Harry's eyes met hers once again. As she saw the honesty and pain there, she fell apart. "You can't die. I won't let you."
"I don't think it's really up to you," he said softly.
"It is," she said, her eyes shining now with determination. "I am not letting you die. And I am not letting you draw back up into yourself. Like I said, you can't fight this battle alone. I'm here alongside you. You are not going to push me away." With that, she stood up and walked, standing taller than Harry had ever seen her stand, over to where she'd left the book. Wordlessly, she took the broken sheet out of the book. Looking over it silently, she reached over Harry to retrieve her wand. "Engorgio," she said clearly, without the least hint of a shake in her voice. The sheet grew and unfolded, finally becoming as large as the coffee table before she stopped it. "Sutura entiro." The Standard Book of Spells, Chapter 9's Seamless Spell took effect and the cracks and torn lines disappeared. She was left with a large, whole, and perfect sheet of paper, with the inscription written in big, neat letters.
"Hermione--"
"Wait, this won't do," Hermione interrupted him, thinking out loud. "Accio mirror." The mirror came hurling down the stairwell, hitting several walls as it came. It finally settled onto the coffee table next to Hermione's paper. Bending over it, she frowned. She waved her wand broadly over the mirror, slowly repeating an incantation that Harry hadn't heard before. The inscription on the mirror glowed a bright orange and the letters on Hermione's sheet began to morph, as if they were mere liquid. "Handwriting transfer charm," she said to herself. "There might be some meaning in the handwriting." True to form, the letters on the paper soon became exact copies of the strange script that occupied the back of the mirror.
"Hermione?"
She wasn't paying attention. She was entirely focused on the oversize words on the paper in front of her.

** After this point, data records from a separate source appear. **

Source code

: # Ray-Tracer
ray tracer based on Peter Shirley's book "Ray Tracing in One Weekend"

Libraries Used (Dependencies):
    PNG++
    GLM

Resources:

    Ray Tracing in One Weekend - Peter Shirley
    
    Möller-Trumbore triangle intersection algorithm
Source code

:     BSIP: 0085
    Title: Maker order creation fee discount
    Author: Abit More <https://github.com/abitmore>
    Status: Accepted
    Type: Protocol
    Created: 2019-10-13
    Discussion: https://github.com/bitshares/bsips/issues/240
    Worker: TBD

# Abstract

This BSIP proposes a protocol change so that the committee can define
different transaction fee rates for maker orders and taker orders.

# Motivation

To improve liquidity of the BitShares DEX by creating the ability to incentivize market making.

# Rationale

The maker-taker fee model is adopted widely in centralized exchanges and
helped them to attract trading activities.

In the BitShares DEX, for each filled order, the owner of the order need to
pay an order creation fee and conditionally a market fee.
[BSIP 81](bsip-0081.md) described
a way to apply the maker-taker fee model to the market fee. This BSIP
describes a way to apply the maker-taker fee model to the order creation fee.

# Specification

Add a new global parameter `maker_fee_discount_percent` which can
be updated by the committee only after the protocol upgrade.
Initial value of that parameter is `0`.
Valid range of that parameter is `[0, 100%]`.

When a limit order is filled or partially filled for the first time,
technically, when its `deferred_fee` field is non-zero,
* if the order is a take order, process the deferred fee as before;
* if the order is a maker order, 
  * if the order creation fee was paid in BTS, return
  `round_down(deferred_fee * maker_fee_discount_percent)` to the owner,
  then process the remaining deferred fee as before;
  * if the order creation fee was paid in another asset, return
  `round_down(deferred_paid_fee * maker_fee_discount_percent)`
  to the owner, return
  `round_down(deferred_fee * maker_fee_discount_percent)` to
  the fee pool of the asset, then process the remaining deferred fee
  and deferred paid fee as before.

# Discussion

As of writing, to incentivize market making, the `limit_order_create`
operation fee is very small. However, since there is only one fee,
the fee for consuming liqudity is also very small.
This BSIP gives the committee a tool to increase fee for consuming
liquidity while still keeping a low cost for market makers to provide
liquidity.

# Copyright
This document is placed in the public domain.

"Hermione!" Harry half-yelled, turning her to face him with a quick hand on her shoulder.
Her eyes went wide in fear for a split second, but focused so quickly that Harry couldn't even be sure that he'd seen the terror in them. "What?"
"You were ignoring me."
"I was trying to interpret this."
His eyes narrowed. "I just told you that my chances of being killed in a painful and violent way, very soon, are very high. And you're ignoring me."
"What would you rather I do, cry? Fall apart?" she shot back tersely.
"I don't know, Hermione, but either of those options seemed more like what I was expecting from you."
Eyes narrow and fierce, she demanded, "What you were expecting from me? Why? Because I'm the delicate little girl? Because that's what girls do?"
"I didn't say anything about being a girl, Hermione."
"Why then? Because I'm weak? That's just what I do? Fall to pieces? I've got news for you. I've been there with you in every battle, every single one. I've put up at least the fight you have in every single one."
"I know you have," he said, trying again to control his temper.
"And I know there's no logical good in just sitting and crying over spilt milk--"
"My life is not spilt milk, and you've cried over it more than once."
"I realize that. But it's not exactly new... your life has always been in danger--"
"It's slightly different this time!" he fumed.
"No, it's not," she shot. Her voice grew more and more tense and louder until she was nearly yelling. "You're in danger, there's a chance of you dying, same as it always has been. And, unlike you, I am actually doing something to try to prevent you from dying. I'm not sitting around pitying you. I'm trying to decode this and maybe it would help you. If you'd rather have me sit here and cry, let me know." With that, she stormed out of the room, up the stairs and toward what Harry assumed was her makeshift room.
His fury finally boiling over, he grabbed once again for the closest thing to him-- the mirror-- and threw it, with as much force as he had within his young, powerful body. As he watched it shatter once again before his eyes, he fell backward onto the sofa, some foreign emotion within him pulling painfully.